If you saw news break about these findings and also found yourself frustrated, please share this article and tag me on Twitter.
The article linked here is authored by two of the authors on the actual paper, so we don’t have to deal with any science journalism braying.
For a fun trip, look into the connections of the anti-psych movement with L Ron Hubbard and Scientology.
Thanks for the thoughtful posting, Mr. Logan.
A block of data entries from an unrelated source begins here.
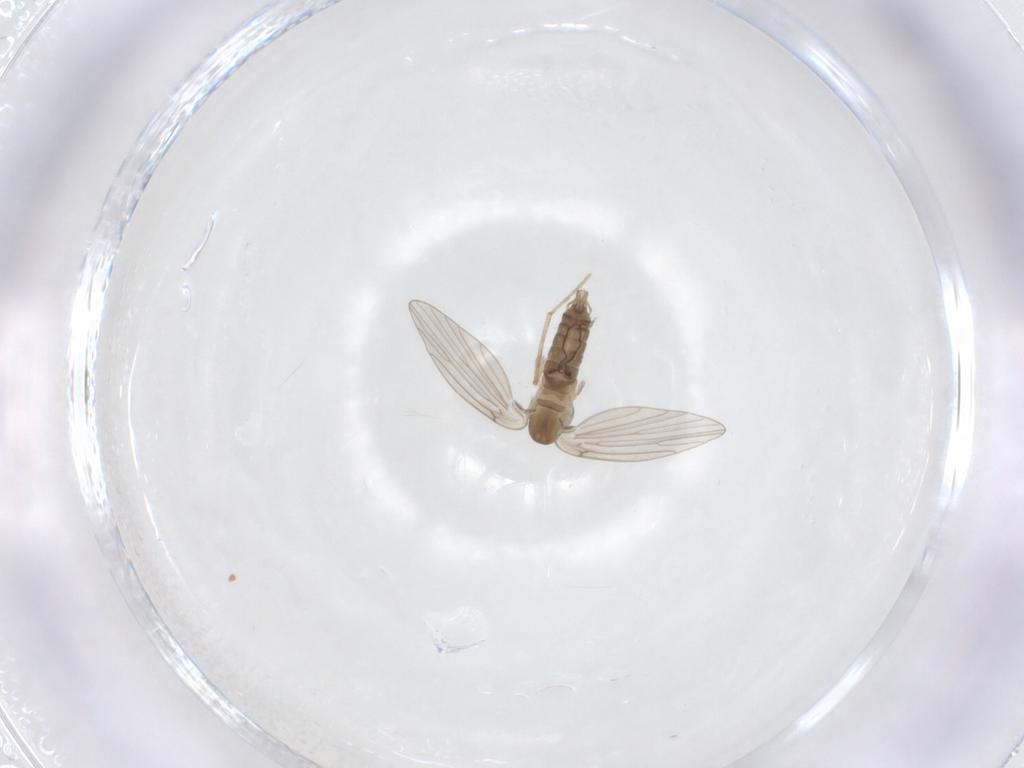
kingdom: Animalia
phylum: Arthropoda
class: Insecta
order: Diptera
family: Psychodidae
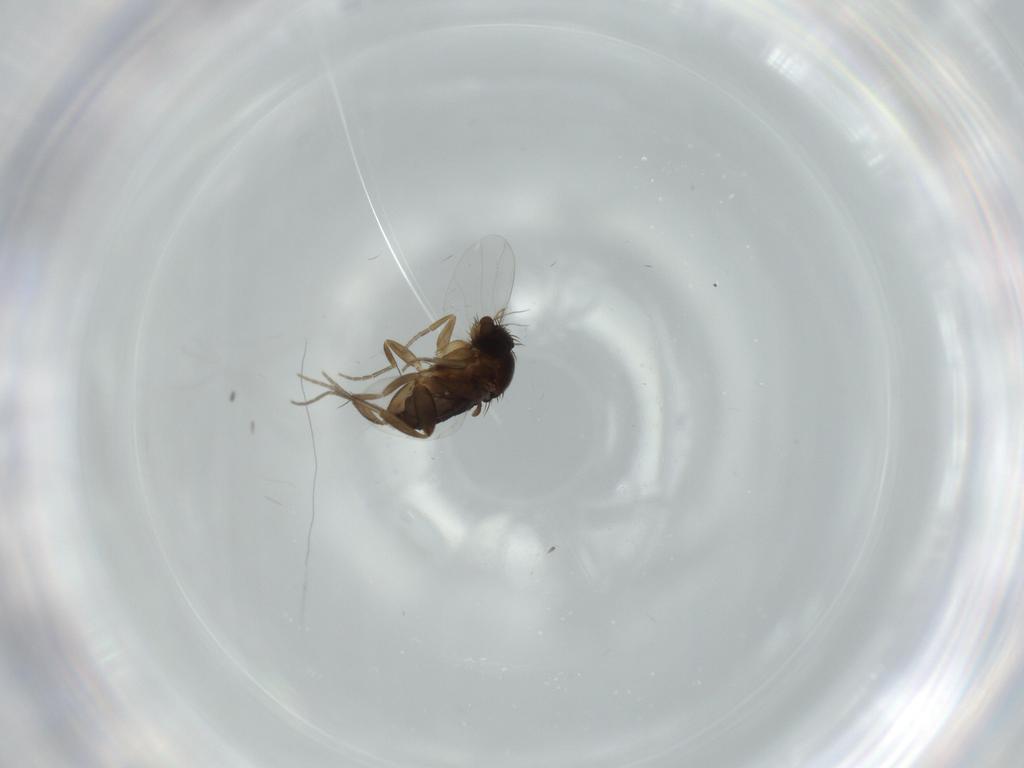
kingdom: Animalia
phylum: Arthropoda
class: Insecta
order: Diptera
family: Phoridae
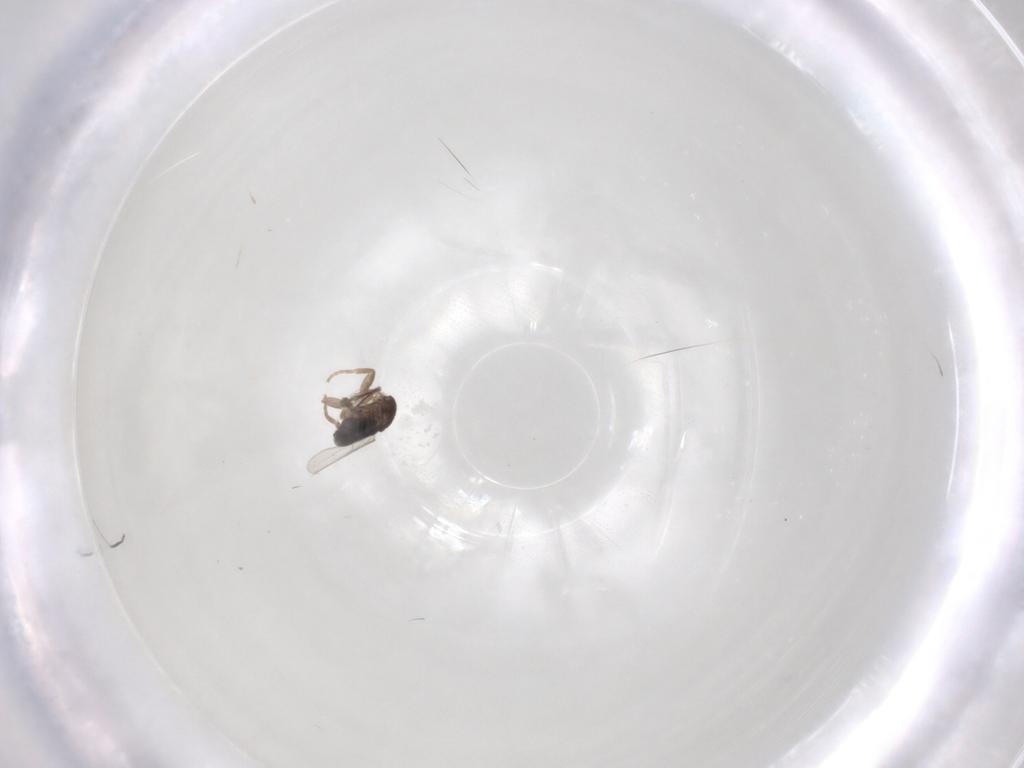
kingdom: Animalia
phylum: Arthropoda
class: Insecta
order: Diptera
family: Phoridae
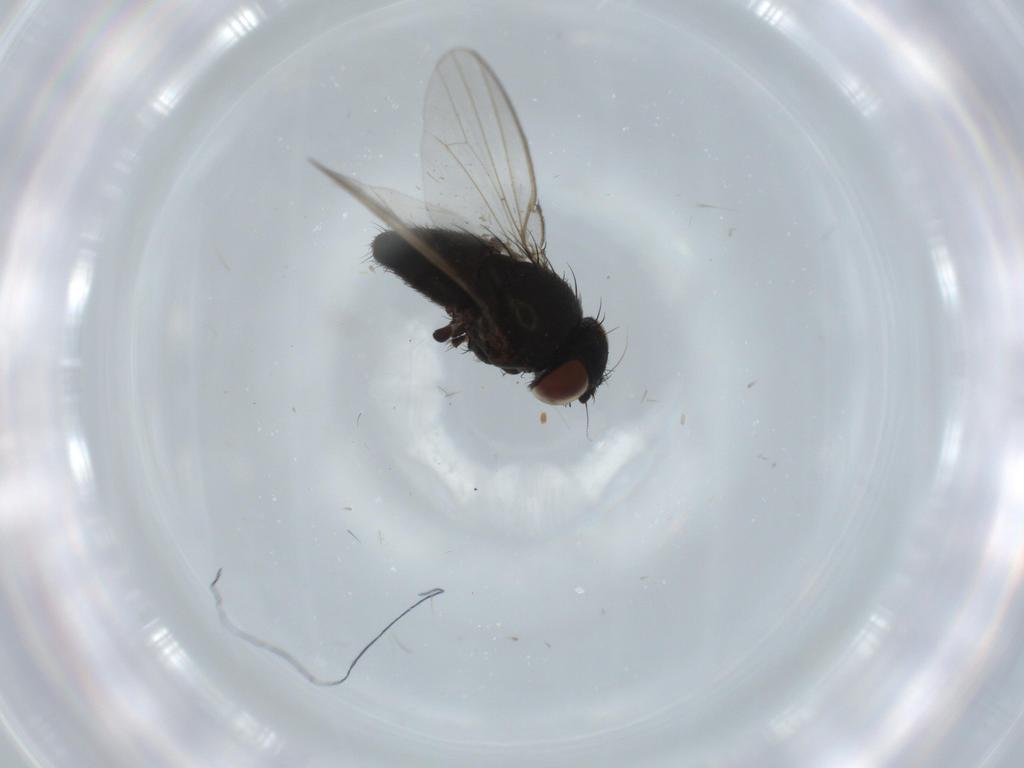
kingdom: Animalia
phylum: Arthropoda
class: Insecta
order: Diptera
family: Milichiidae
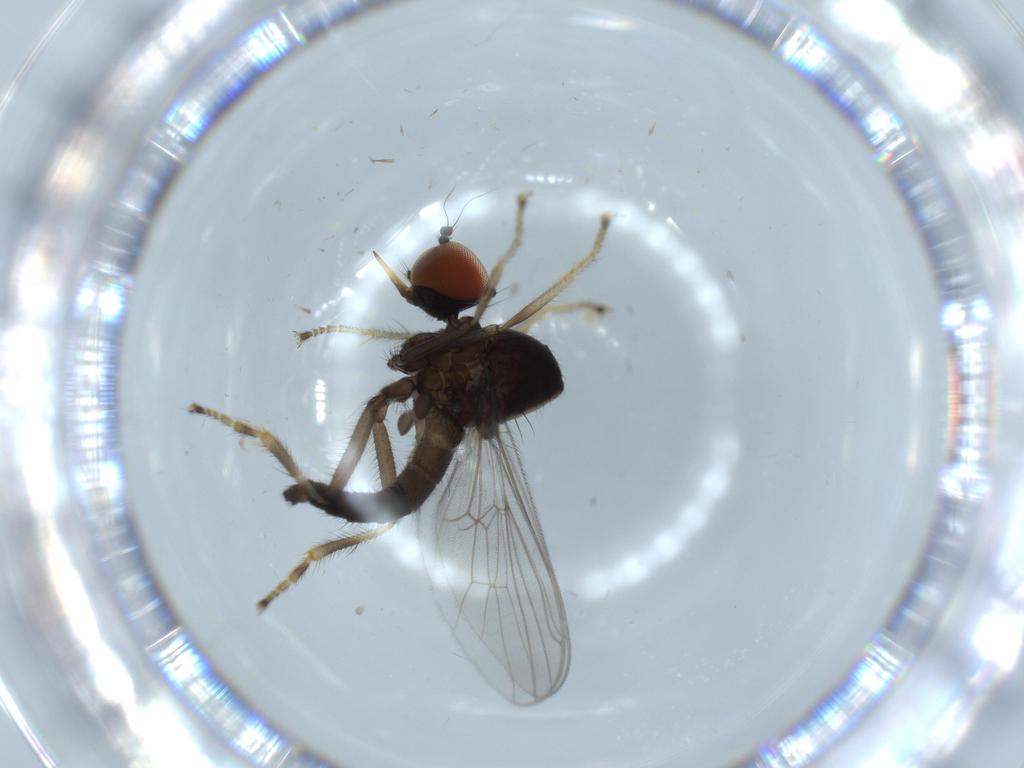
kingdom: Animalia
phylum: Arthropoda
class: Insecta
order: Diptera
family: Hybotidae
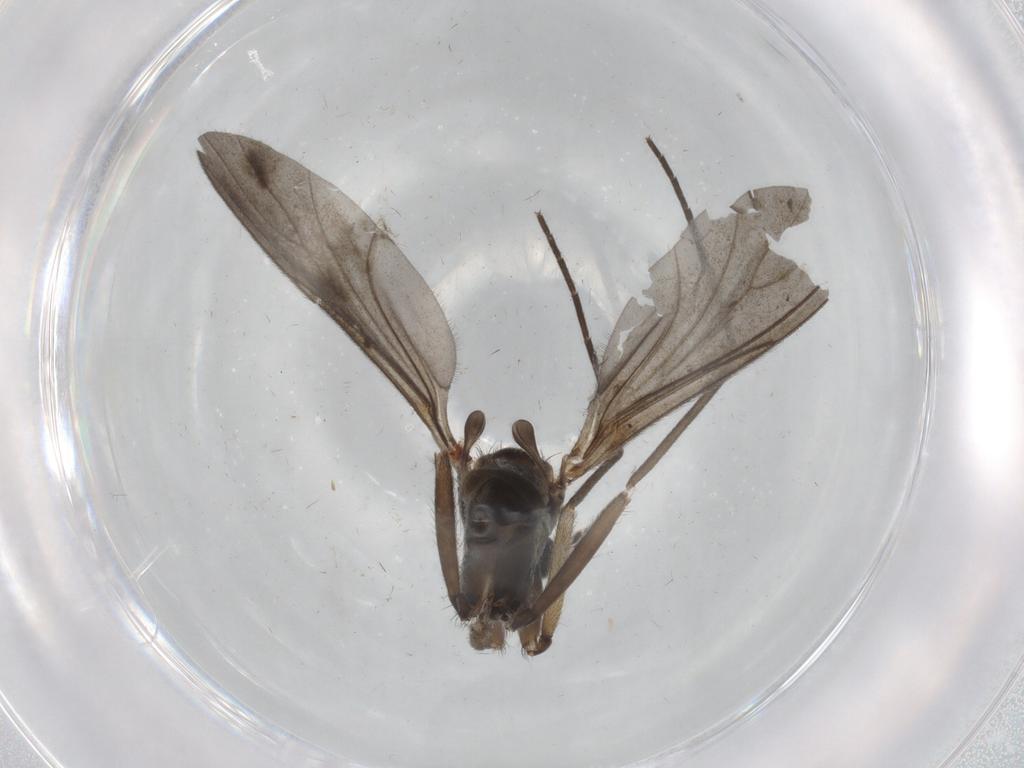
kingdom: Animalia
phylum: Arthropoda
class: Insecta
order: Diptera
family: Sciaridae
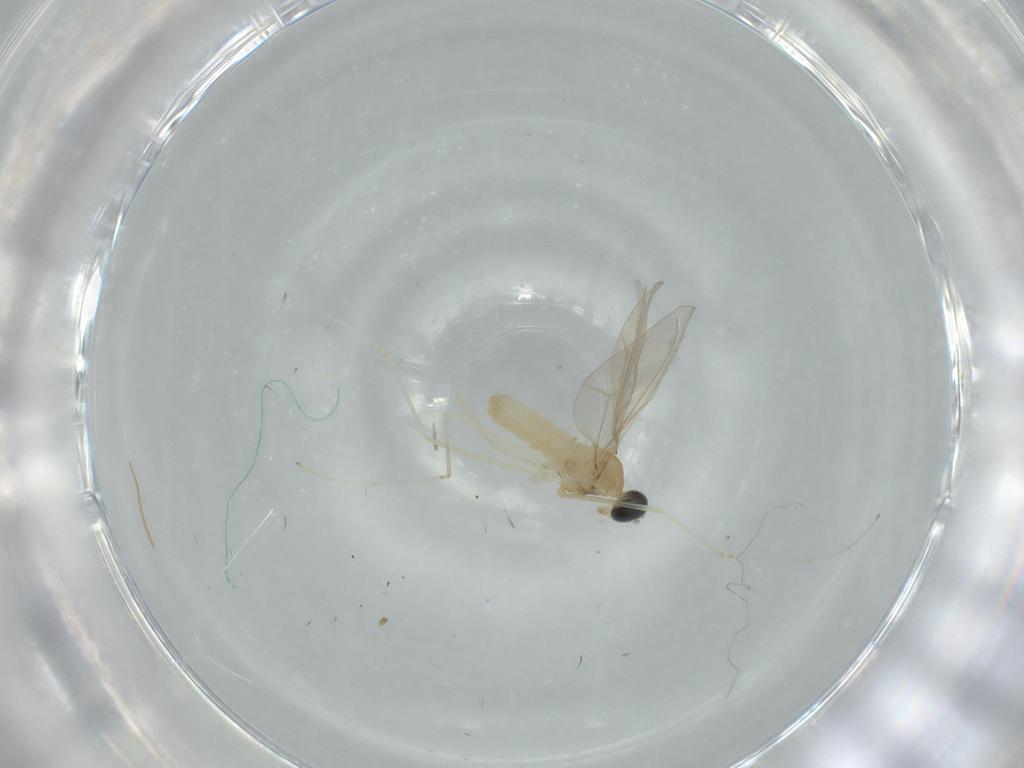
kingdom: Animalia
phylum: Arthropoda
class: Insecta
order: Diptera
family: Cecidomyiidae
Please see the paper by Dr. George Dawson and me, at this link:
https://www.researchgate.net/publication/361537710_An_%27urban_legend%27_remains_an_%27urban_legend%27
Also, for further reading, please see:
https://return.life/2022/03/17/the-myth-of-the-chemical-imbalance/
It is critically important not to confuse and conflate the hypothesized role of serotonin in depression with a bogus "chemical imbalance theory", or with the efficacy of antidepressant treatment per se.
Ronald W. Pies, MD
The only thing I disliked about this article is the paragraph which begins with “On the other hand, I think arguing against biological basis for mental disorder gives unnecessary ammunition” because, as you pointed it out yourself, science is about pursuing truth not optics. The arguments in this entire paragraph seem very akin to the argument that chemical imbalance theory should not be pursued because it makes patients feel worse.